I fired at her, but Alexei had leapt forward, and I pegged him in the left shoulder. “Get down!” He stood his ground. I leaned farther, heard another shot from Cassandra’s gun, and saw a look of shock cross her face.
She brushed a hand against a wound in her abdomen, then quickly grabbed Donnie’s head in both hands. He might’ve still been alive; I couldn’t tell. I aimed at her neck just above her body armor, then squeezed the trigger and hit my mark. Her body lurched backward and buckled to the ground.
“No one move!” I hollered to Alexei, Becker, and Ted. They all remained where they were. Alexei finally looked at his shoulder, at the blood spreading across his shirt.
“Put the Tasers down,” I ordered Becker and Ted.
They dropped them, kicked them across the floor.
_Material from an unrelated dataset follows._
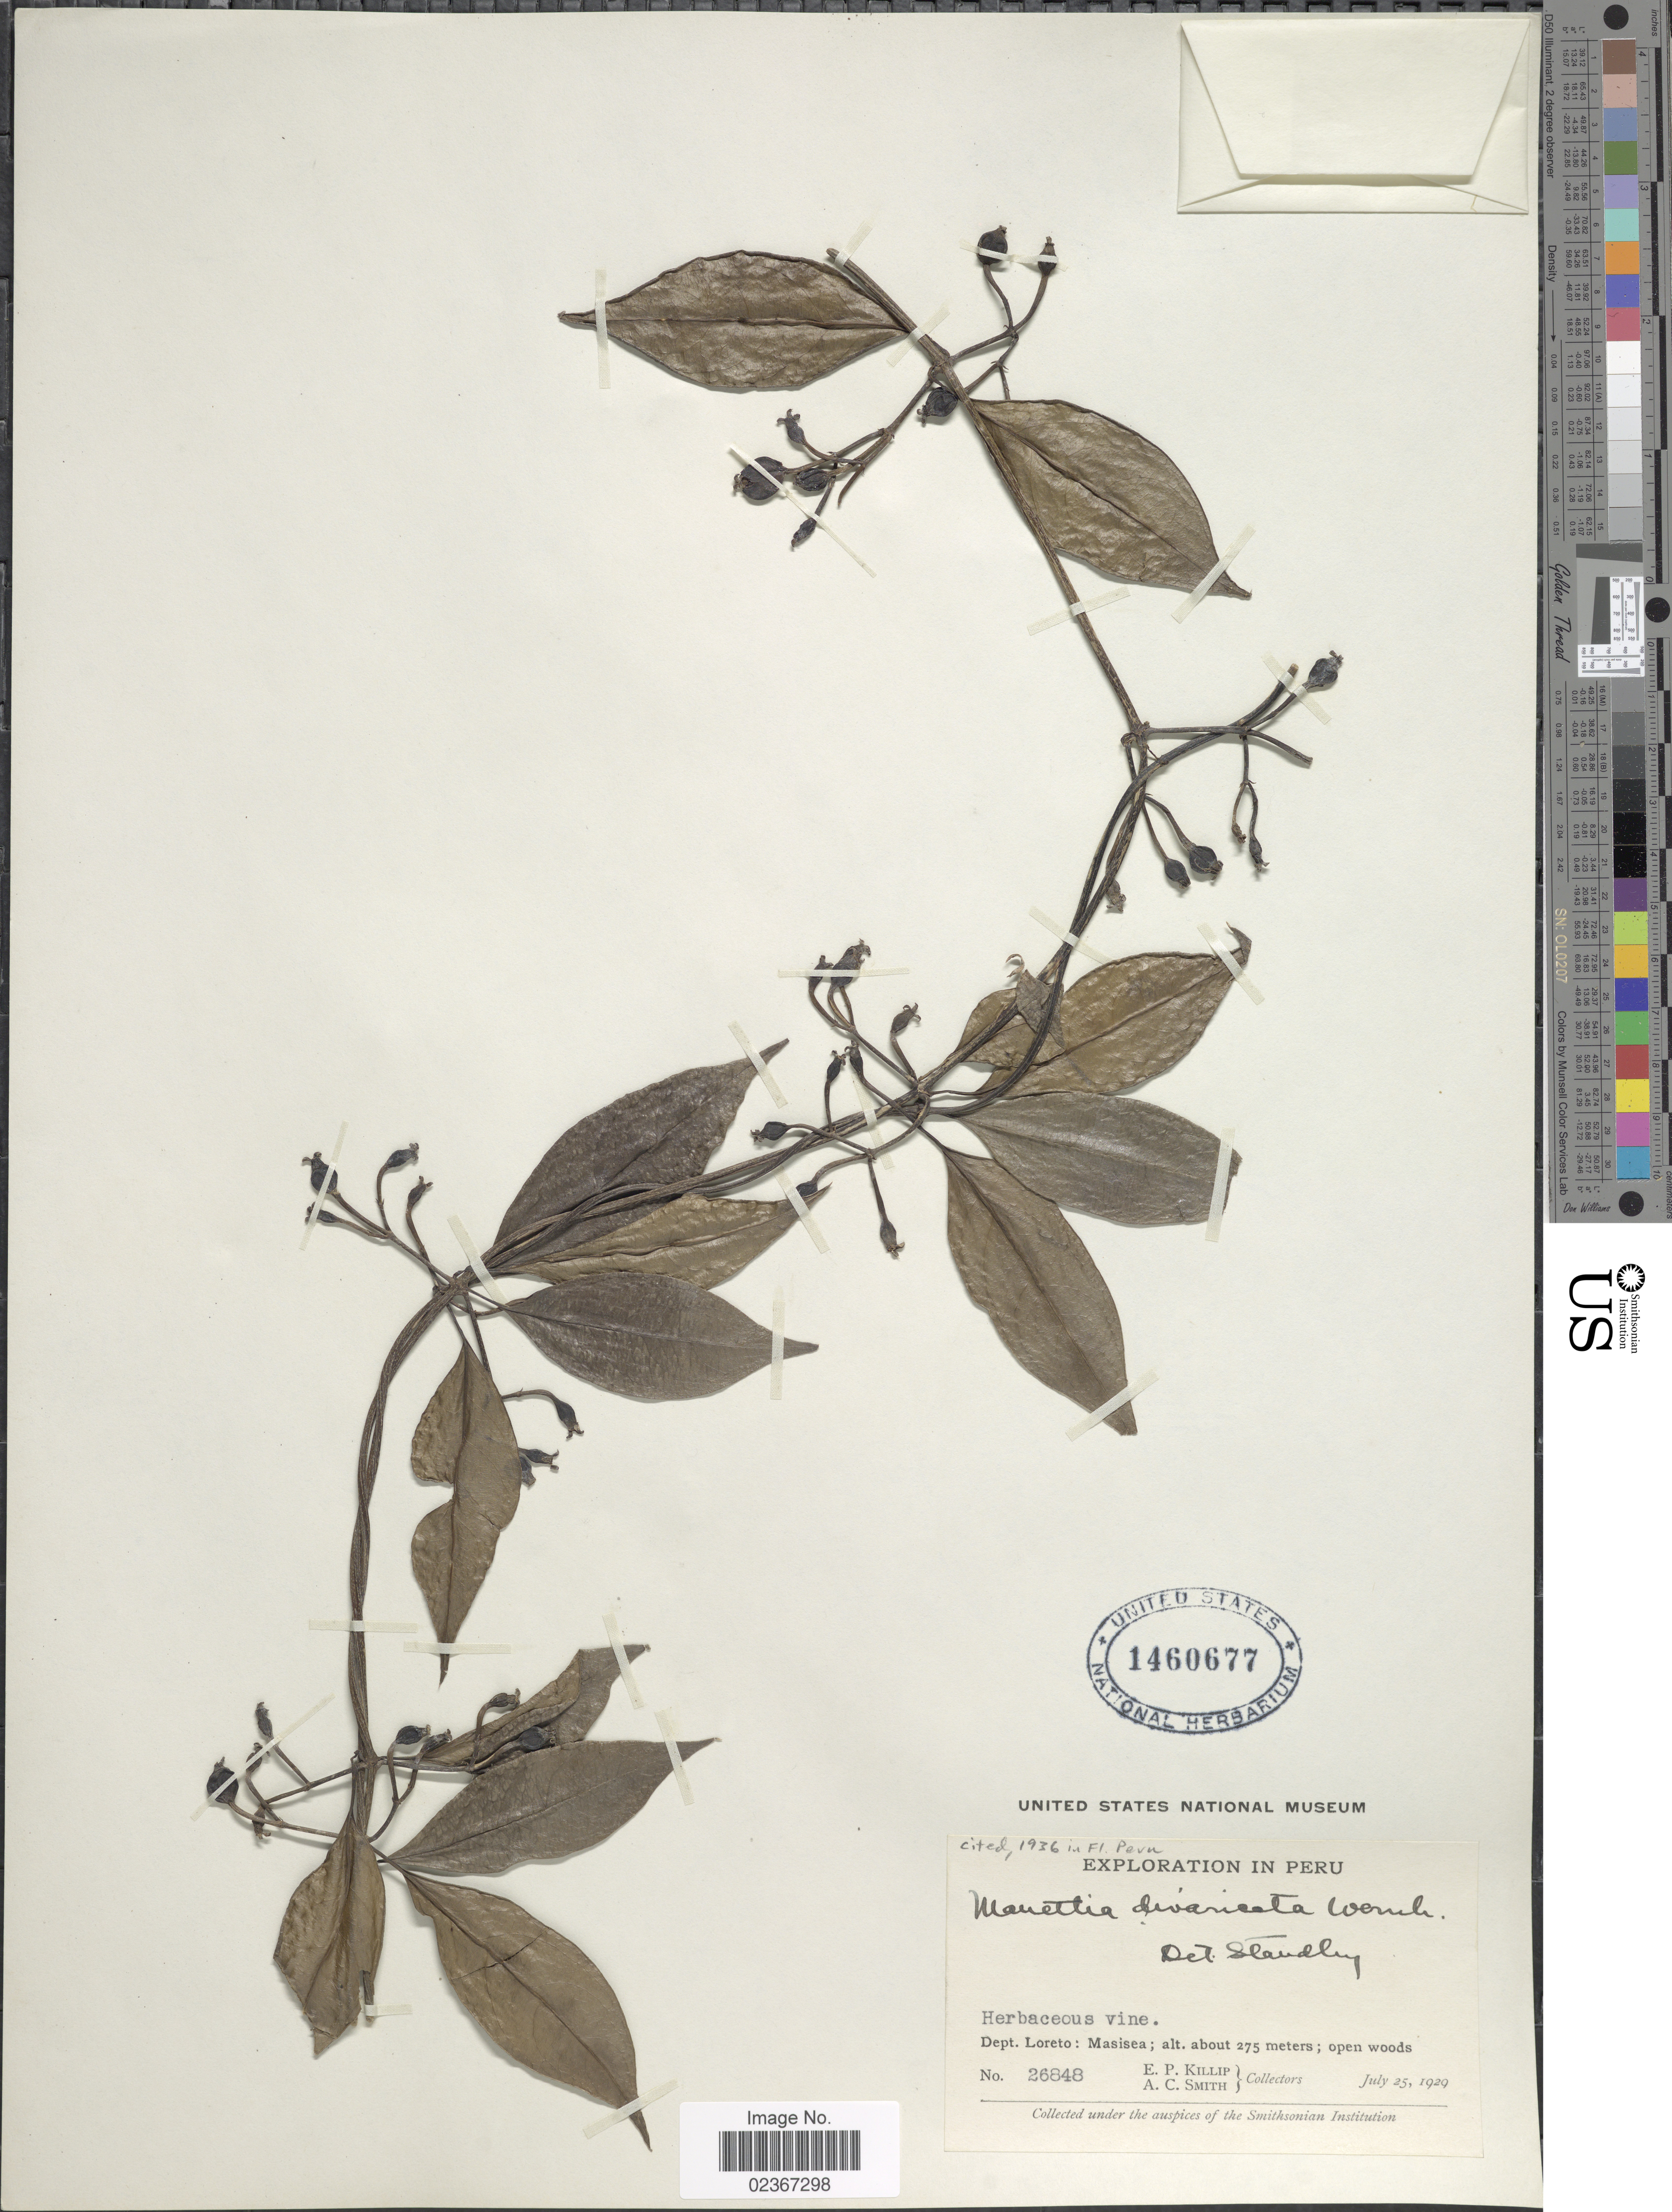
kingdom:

Secure the TATP detonator.
Confirm that Cassandra is dead.
It seemed impossible that she’d survived, but I wasn’t ready to take any chances.
Donnie’s body was slumped forward, his head on the desk, his eyes wide open, staring into eternity. From his nose down, his face was gone. Blood spewed from the cavity that used to be his mouth, covered the keyboard, drenched his shirt.
Sickened, I moved toward Cassandra.
It was hard to decipher exactly what had happened, but it appeared that in his last few seconds of life he’d wrested the detonator from her, then twisted the gun, angling it up beneath her body armor before it went off. Whatever the exact chain of events, in his dying moments he’d saved us from the explosion and managed to take revenge on Cassandra for what she’d done to his wife and daughter.
On the wall monitor, the cursor was still blinking; still waiting.
It looked like we’d stopped it. The signal hadn’t been sent.
As I crossed the room I could see Cassandra’s legs, but her face and torso were still hidden by Donnie’s body, which was slouched on the chair. I passed Alexei and he said softly, “I wanted to do that.” His eyes were on Cassandra.
“Step back, Alexei, and drop the bone gun.”